*List of tasks*
1. List every network card and driver named in the bug report about dropped frames.
2. Pick up the bug report about dropped frames after its last sentence and write on from there.

*Excerpt provided*
Red Hat Bugzilla – Bug 119055
RHEL 3.0 v2.4.21 is dropping frames when reaching 70 MB on the network link.
Last modified: 2007-11-30 17:07:01 EST
Description of problem:
RHEL 3.0 v2.4.21 is dropping frames when reaching 70 MB on the link.
The 3Com 3C996-SX with BCM5700 v7.1.22 driver has been tried and an
Intel long wave gigabit ethernet card has also been used to confirm
the frame drops.
There are no messages in /var/log/messages that indicated that the
frame(s) being dropped unless we missed them. We couldn't find any
TCP dropped frames or frame retransmissions in /proc interfaces
either, but we know for sure that the frame being dropped from
analyzing the iSCSI trace captured with the Analyzer.
For FTP has been used as a test to just simply transfer a big file in
The iSCSI driver is the Cisco based iSCSI driver version 126.96.36.199 (the
latest driver for 2.4.x kernel).

Stored data entries:
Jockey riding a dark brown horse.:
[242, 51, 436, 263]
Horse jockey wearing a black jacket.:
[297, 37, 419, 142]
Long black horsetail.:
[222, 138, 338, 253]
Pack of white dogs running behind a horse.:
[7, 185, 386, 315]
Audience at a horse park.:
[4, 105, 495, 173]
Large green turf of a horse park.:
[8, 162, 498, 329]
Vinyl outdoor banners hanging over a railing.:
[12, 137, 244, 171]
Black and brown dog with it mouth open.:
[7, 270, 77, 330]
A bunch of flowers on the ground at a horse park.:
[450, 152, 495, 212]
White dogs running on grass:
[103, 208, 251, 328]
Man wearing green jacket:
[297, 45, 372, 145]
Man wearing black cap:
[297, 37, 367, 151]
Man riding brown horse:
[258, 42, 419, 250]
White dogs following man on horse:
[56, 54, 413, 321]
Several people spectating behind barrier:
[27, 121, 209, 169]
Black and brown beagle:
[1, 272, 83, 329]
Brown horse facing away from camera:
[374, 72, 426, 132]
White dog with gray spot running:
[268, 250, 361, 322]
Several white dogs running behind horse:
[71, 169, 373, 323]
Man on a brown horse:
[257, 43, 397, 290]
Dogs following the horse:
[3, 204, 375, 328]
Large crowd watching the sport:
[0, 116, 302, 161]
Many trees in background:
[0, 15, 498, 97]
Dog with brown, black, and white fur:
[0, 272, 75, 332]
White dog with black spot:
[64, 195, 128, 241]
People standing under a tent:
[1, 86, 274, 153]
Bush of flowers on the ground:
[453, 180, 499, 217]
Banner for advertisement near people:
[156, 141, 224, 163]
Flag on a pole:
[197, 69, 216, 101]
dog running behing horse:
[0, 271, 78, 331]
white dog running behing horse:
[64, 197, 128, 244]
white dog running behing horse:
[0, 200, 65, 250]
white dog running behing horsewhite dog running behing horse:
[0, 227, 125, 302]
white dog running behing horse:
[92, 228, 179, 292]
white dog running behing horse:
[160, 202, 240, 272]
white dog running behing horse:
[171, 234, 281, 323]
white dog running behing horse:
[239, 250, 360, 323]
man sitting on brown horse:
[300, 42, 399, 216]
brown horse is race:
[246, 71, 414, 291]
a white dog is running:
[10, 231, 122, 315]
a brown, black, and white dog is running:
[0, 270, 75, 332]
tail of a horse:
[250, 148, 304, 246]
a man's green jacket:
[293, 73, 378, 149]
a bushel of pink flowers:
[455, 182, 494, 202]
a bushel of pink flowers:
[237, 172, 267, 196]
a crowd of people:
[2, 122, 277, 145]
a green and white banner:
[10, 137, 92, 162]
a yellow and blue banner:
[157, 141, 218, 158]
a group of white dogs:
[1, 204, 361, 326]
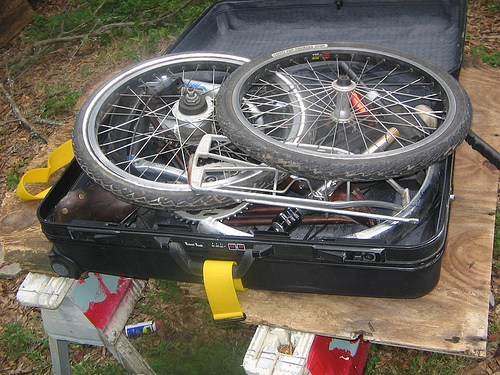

*Responses per task*
1.
- 3Com 3C996-SX
- BCM5700 v7.1.22 driver
- Intel long wave gigabit ethernet card
- Cisco based iSCSI driver version 126.96.36.199

2.
Version-Release number of selected component (if applicable):
Steps to Reproduce:
"The 3Com 3C996-SX with BCM5700 v7.1.22 driver has been tried"
clearly extremely unsupported.
*** Bug 119066 has been marked as a duplicate of this bug. ***
This is still an issue with the network stack regardless of the
driver used - reopening the issue.
Can you please provide a detailed test case / reproducer which does
not involve the unsupported iscsi module?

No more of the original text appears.